─── Extracted information

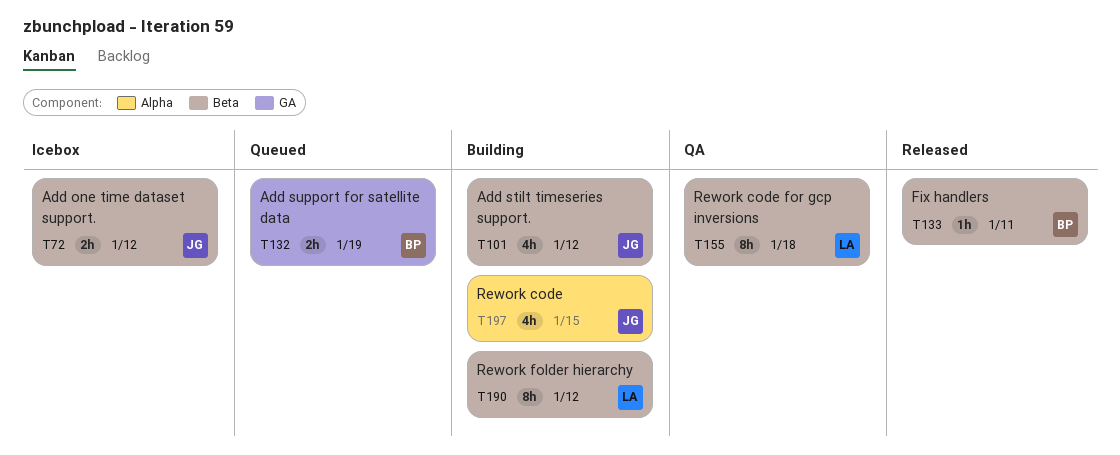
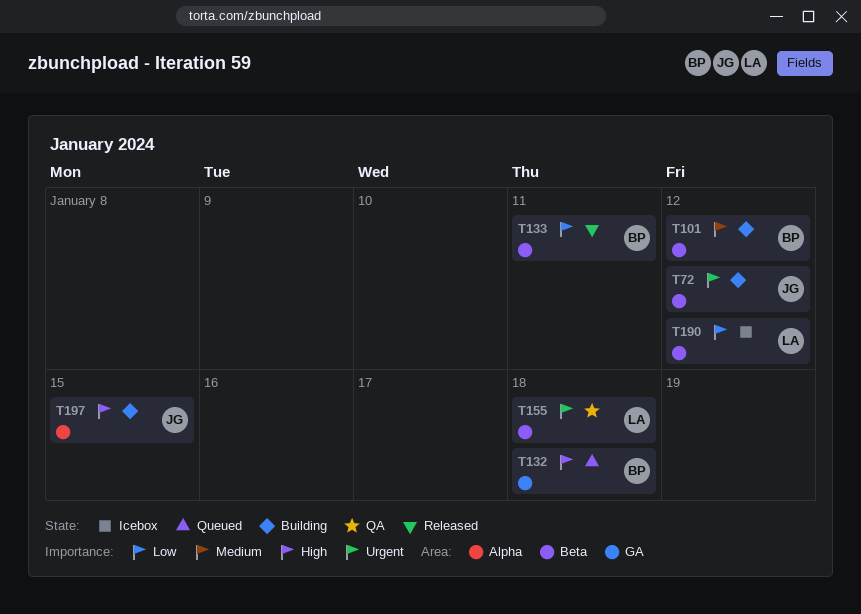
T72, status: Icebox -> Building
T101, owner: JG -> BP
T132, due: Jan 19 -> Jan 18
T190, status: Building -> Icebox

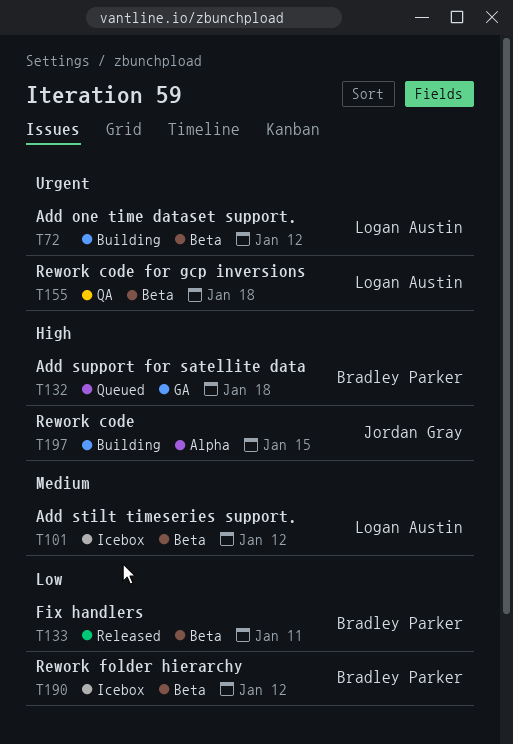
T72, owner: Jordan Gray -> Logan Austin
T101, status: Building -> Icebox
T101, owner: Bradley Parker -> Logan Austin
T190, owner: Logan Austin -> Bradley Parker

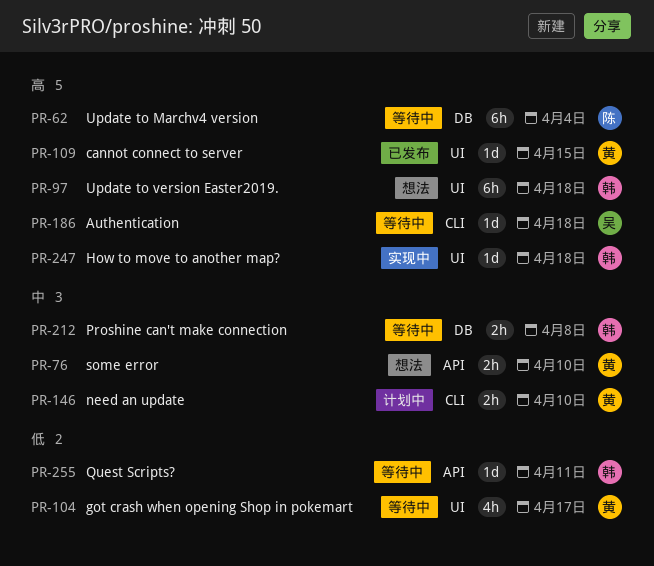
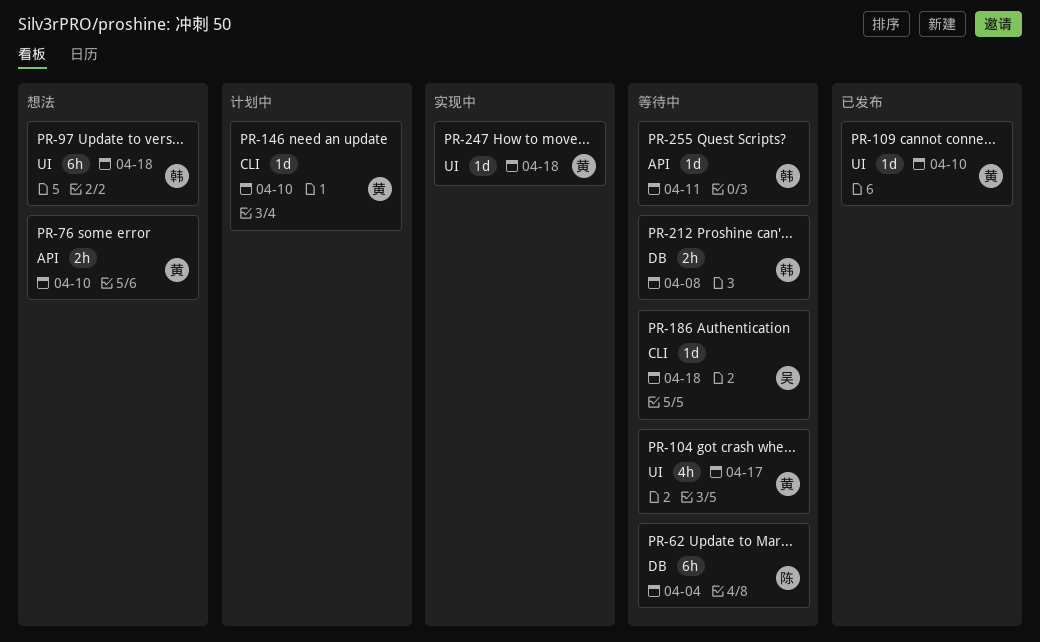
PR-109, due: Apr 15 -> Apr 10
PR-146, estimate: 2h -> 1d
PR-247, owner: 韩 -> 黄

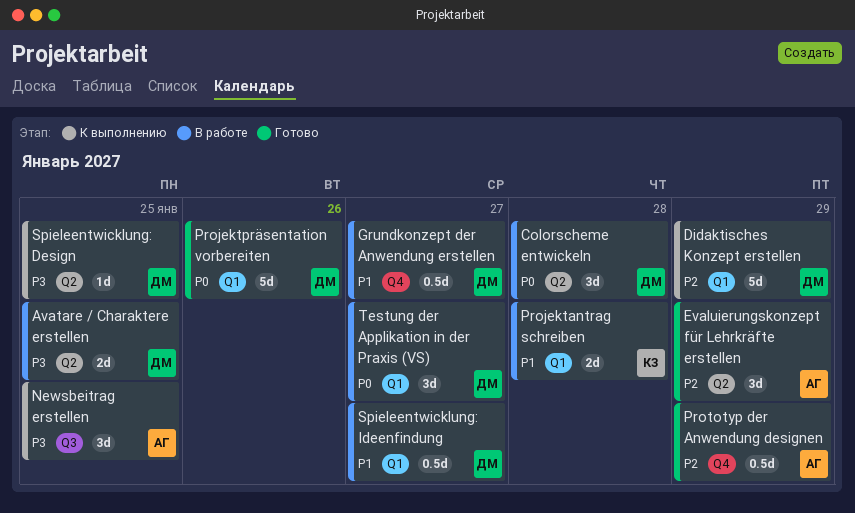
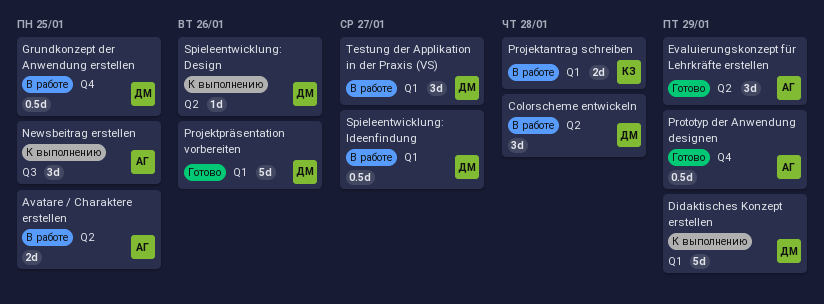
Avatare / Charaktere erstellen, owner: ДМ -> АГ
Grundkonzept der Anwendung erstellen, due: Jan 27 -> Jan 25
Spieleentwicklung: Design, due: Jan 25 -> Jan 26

──────

When the word "Parker" shows up in a line of the entries, report that line.

Result of this task
T101, owner: Bradley Parker -> Logan Austin
T190, owner: Logan Austin -> Bradley Parker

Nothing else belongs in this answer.